A0929
Title: Recent challenges and biostatistical approaches in polygenic risk score modelling
Authors: Christian Staerk - IUF-Leibniz Research Institute for Environmental Medicine (Germany) [presenting]
Hannah Klinkhammer - University of Bonn (Germany)
Carlo Maj - University of Marburg (Germany)
Andreas Mayr - University of Bonn (Germany)
Abstract: Polygenic risk scores (PRS) quantify the genetic predisposition for various traits and clinical outcomes based on genotype data. The aim is to address recent challenges in PRS modelling from a biostatistical perspective.

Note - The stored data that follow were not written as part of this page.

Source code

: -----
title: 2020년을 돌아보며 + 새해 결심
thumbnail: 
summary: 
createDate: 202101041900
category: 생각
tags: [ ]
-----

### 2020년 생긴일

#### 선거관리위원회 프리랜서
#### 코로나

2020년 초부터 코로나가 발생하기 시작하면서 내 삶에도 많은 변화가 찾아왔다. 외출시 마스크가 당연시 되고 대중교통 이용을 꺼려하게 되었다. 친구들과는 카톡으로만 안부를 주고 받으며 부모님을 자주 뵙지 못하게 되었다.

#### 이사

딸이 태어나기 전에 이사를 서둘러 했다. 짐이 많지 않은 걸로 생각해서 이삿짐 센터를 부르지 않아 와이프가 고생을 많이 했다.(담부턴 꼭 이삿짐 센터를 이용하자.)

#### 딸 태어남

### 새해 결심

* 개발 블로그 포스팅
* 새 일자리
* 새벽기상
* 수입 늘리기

In particular, the focus is on three important challenges: first, training PRS models on high-dimensional and large-scale genotype data with hundreds of thousands of genetic variants and individuals requires scalable and interpretable statistical learning methods. Second, the transferability of PRS models to diverse populations with different ancestries is often limited, as models are typically trained on cohorts predominantly of European ancestry. Third, the evaluation of the prediction accuracy of PRS models is complicated by different and conflicting definitions of the commonly used R-squared measure on test data. To address these challenges, recent statistical learning approaches for fitting PRS models are presented on individual-level genotype data from the UK Biobank, including scalable boosting and causal inference methods. Furthermore, open problems for future research are highlighted to enhance the precision and integration of PRS models for personalized medicine.